Draw out every line with the word "each" from the listing below.
== Segment start ==
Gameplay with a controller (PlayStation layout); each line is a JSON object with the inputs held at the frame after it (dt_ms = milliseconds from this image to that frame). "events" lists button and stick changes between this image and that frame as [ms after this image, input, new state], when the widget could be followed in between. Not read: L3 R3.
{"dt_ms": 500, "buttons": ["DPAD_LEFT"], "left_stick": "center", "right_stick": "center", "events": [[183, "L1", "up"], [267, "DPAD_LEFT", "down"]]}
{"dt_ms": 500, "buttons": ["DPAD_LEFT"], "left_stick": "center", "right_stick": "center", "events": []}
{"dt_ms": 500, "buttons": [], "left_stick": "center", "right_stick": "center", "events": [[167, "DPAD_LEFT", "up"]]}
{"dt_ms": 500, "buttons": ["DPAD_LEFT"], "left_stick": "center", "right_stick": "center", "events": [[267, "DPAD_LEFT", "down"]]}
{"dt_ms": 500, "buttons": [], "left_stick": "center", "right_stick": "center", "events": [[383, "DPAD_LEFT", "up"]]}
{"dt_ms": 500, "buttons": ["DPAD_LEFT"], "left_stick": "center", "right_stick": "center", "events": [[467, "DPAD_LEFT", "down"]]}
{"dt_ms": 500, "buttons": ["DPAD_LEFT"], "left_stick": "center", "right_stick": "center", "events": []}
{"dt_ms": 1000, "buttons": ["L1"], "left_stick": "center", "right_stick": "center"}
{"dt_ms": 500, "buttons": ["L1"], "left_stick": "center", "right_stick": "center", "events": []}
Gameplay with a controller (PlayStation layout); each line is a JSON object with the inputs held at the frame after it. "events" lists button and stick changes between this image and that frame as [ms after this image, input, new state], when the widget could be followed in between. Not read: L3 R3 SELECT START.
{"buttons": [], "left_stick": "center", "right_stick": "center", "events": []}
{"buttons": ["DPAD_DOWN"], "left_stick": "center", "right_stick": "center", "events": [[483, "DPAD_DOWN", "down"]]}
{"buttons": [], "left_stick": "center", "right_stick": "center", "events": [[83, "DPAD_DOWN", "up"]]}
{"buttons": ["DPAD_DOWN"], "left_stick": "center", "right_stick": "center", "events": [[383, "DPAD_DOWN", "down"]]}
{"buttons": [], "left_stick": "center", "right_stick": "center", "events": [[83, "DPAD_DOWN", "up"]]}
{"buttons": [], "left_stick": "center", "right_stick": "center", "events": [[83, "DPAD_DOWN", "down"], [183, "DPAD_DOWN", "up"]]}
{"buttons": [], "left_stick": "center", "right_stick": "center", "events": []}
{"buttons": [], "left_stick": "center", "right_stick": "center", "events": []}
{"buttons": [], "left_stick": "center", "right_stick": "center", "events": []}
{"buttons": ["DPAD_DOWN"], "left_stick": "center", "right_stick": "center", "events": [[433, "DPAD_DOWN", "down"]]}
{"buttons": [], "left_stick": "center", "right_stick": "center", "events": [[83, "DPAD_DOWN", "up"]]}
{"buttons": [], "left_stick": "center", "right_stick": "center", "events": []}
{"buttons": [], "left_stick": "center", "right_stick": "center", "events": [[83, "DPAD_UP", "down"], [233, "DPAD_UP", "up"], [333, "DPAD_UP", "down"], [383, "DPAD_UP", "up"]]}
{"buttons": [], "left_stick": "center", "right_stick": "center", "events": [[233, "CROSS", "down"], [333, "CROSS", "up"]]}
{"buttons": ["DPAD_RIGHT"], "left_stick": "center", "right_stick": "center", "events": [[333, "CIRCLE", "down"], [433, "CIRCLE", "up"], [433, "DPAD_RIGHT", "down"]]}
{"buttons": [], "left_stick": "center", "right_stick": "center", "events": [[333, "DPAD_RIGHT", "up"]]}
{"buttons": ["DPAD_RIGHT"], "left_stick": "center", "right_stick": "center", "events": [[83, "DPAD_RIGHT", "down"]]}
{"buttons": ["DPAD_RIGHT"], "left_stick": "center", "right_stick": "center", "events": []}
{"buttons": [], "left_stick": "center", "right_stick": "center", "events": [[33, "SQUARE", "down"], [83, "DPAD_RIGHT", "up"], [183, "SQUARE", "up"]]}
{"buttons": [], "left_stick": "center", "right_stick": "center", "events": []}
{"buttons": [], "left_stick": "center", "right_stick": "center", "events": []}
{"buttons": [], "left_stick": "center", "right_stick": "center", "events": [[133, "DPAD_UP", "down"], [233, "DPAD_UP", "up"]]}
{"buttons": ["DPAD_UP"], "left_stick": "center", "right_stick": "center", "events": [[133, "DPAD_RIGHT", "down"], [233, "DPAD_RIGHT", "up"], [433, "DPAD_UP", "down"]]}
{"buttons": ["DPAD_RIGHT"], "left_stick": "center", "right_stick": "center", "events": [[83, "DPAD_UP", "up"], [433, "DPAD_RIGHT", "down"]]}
== Segment end ==
Exercise output:
Gameplay with a controller (PlayStation layout); each line is a JSON object with the inputs held at the frame after it (dt_ms = milliseconds from this image to that frame). "events" lists button and stick changes between this image and that frame as [ms after this image, input, new state], when the widget could be followed in between. Not read: L3 R3.
Gameplay with a controller (PlayStation layout); each line is a JSON object with the inputs held at the frame after it. "events" lists button and stick changes between this image and that frame as [ms after this image, input, new state], when the widget could be followed in between. Not read: L3 R3 SELECT START.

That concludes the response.